To frame the session, we discussed the importance of talking about race in Israel for teens today. As a generation growing up in the wake of police brutality towards black and brown folks and mass incarceration in the US, issues of race relations are on their minds. Through speaking with the community, we learned that in Israel, there are similar acts of police brutality and discrimination towards Israelis of Ethiopian descent. Although we cannot fully compare the issues in these two countries, sharing this narrative in Israel with teens could allow them to consider their role as Jews in Israel and the US in improving race relations and creating justice and equity for all. 

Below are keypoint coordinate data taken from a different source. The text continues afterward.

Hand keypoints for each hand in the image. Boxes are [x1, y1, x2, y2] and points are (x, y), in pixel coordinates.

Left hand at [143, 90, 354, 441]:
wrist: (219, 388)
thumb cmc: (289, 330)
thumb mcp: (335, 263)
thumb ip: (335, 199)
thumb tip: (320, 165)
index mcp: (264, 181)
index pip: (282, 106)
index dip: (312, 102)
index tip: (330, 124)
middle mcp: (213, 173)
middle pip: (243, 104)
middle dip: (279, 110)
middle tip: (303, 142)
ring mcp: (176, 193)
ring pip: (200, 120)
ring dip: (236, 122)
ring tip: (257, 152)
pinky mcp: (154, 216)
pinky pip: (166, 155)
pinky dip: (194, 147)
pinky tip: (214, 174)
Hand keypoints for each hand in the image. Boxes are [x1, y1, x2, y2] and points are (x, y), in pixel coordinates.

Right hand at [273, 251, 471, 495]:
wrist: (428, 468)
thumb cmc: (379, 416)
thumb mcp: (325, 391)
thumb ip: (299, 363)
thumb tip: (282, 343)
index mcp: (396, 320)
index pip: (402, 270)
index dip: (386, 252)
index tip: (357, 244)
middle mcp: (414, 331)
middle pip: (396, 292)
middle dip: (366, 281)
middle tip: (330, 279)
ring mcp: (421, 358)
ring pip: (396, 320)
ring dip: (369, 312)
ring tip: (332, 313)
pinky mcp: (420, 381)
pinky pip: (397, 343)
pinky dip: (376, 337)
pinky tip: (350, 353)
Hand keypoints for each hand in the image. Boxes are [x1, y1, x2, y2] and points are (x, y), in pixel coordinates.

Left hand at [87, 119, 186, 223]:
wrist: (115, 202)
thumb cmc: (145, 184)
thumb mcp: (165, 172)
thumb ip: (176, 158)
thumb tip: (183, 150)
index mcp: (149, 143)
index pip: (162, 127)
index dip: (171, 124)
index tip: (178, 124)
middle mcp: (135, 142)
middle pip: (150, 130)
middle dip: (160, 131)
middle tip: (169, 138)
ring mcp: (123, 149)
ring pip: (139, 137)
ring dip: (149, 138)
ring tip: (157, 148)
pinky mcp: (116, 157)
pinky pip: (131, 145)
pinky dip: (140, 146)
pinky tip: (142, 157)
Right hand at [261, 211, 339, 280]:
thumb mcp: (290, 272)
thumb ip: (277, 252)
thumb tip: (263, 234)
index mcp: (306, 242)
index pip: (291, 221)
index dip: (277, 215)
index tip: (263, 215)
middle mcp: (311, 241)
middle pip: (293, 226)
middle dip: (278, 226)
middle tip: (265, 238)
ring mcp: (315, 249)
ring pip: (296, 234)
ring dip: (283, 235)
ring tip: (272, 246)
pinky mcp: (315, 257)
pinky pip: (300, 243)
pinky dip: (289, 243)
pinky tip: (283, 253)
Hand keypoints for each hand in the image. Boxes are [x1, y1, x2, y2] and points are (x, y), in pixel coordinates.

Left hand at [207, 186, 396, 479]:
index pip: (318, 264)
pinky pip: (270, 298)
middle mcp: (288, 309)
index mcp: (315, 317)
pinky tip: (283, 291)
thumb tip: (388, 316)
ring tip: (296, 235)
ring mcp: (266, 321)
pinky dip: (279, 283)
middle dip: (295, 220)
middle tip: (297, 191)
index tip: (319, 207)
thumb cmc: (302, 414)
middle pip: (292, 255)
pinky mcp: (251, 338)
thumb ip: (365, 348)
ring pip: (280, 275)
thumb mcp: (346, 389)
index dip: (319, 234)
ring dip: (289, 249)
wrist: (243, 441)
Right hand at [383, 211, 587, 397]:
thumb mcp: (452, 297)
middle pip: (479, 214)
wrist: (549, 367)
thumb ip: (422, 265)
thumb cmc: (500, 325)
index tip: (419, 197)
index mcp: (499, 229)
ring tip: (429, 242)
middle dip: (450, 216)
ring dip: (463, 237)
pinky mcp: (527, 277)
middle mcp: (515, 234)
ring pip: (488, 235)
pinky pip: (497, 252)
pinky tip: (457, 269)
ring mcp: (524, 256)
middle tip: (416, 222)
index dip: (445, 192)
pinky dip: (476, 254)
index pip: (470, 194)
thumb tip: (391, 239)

The next day, we embarked on a dual narrative tour of Bethlehem from both an Israeli and Palestinian perspective. We observed the Israeli West Bank barrier that, from the Israeli narrative, serves as a security barrier against terrorism, and, from the Palestinian side, services as a racial segregation wall. To hear both sides allowed us to better understand the nuance behind the Israeli-Palestinian conflict, and, ultimately, make a more informed opinion about our own beliefs. As teens today are increasingly progressive and see Israel as an oppressor in this conflict more and more, we need to not only talk about the conflict with the teens but show both sides to allow them to create their own stance and a better understanding of the complexity behind the situation.  

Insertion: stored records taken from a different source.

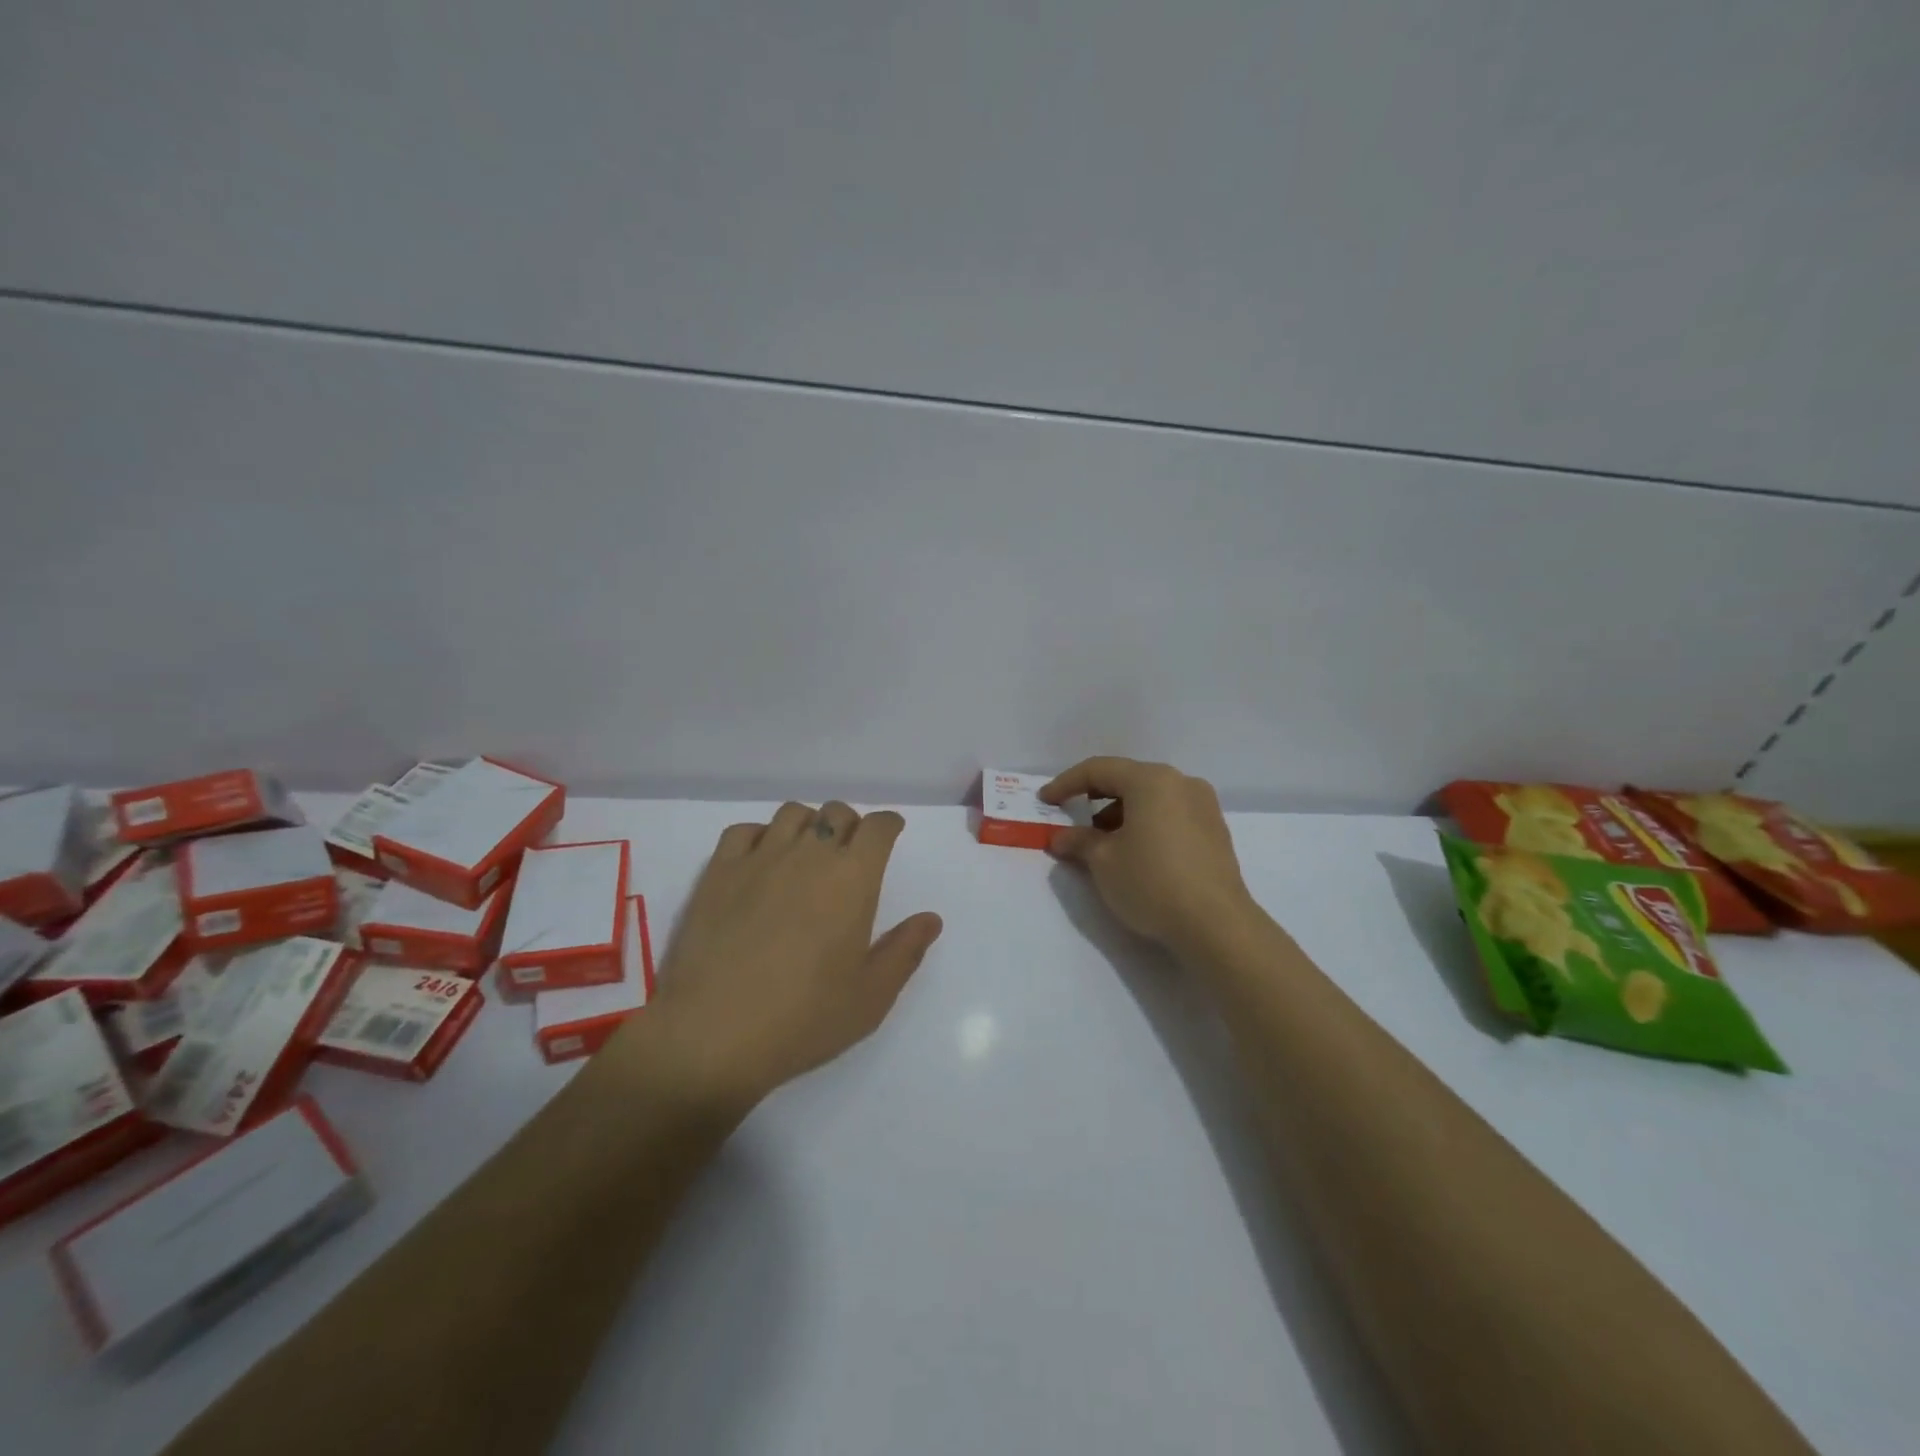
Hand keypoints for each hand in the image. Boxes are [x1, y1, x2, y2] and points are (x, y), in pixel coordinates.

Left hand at [631, 802, 942, 1109]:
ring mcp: (760, 859)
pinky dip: (760, 835)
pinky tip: (761, 860)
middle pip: (836, 813)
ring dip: (809, 824)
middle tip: (850, 852)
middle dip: (851, 824)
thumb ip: (905, 951)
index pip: (878, 828)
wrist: (715, 1032)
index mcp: (853, 879)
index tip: (891, 833)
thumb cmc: (805, 1018)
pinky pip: (744, 831)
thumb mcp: (871, 996)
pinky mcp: (719, 872)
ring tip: (807, 851)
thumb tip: (930, 919)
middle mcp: (809, 855)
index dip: (889, 824)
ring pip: (792, 814)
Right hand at [1042, 758, 1257, 955]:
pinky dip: (1146, 824)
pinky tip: (1134, 852)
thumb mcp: (1104, 862)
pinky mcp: (1215, 831)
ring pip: (1151, 798)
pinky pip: (1170, 815)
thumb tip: (1061, 837)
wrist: (1216, 926)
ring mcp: (1204, 806)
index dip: (1066, 784)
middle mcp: (1181, 783)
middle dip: (1095, 798)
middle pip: (1128, 780)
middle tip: (1071, 819)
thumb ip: (1079, 841)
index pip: (1099, 770)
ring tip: (1101, 843)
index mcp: (1152, 780)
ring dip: (1121, 813)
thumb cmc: (1152, 883)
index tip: (1045, 800)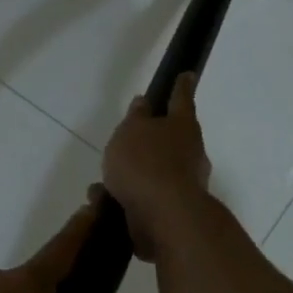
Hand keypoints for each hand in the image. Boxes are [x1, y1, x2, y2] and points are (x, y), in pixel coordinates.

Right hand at [102, 72, 213, 260]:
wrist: (164, 218)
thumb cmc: (146, 164)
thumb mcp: (132, 131)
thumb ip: (137, 117)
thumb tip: (145, 103)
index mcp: (183, 127)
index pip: (181, 99)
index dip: (181, 86)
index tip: (187, 74)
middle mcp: (190, 154)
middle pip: (172, 140)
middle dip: (152, 141)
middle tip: (129, 141)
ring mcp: (185, 185)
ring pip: (154, 173)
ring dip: (132, 175)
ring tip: (101, 182)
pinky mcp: (172, 212)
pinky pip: (145, 198)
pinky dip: (126, 198)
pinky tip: (103, 202)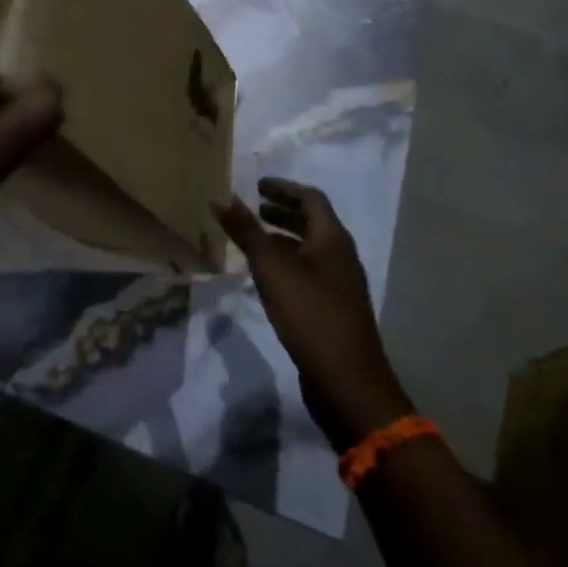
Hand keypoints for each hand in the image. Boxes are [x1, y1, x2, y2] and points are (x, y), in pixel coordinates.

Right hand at [214, 180, 412, 450]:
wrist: (347, 381)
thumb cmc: (310, 314)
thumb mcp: (271, 268)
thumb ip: (246, 231)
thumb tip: (220, 196)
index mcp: (332, 238)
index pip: (310, 198)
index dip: (283, 188)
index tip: (257, 185)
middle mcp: (341, 256)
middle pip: (312, 222)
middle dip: (282, 211)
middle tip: (253, 208)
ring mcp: (340, 285)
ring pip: (309, 249)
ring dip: (283, 238)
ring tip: (254, 239)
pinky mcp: (333, 309)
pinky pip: (308, 272)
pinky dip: (287, 263)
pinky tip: (266, 278)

Questioning and critiquing is a Jewish practice that can be seen throughout our literature and in our traditions today. While Israel travel and education can no doubt light the spark for further Jewish identity exploration, it also allows teens to engage in this Jewish practice of questioning and exploring the complexities behind a situation. To truly meet teens where they’re at, we need to address issues like the Israeli-Palestinian conflict and racism from a multi-narrative approach to add nuance and complexity to a teen’s views of the land, people, and State of Israel. Only then can we help teens discover their own stance on Israel and support their plight for justice and equity in our world. ~ A.F.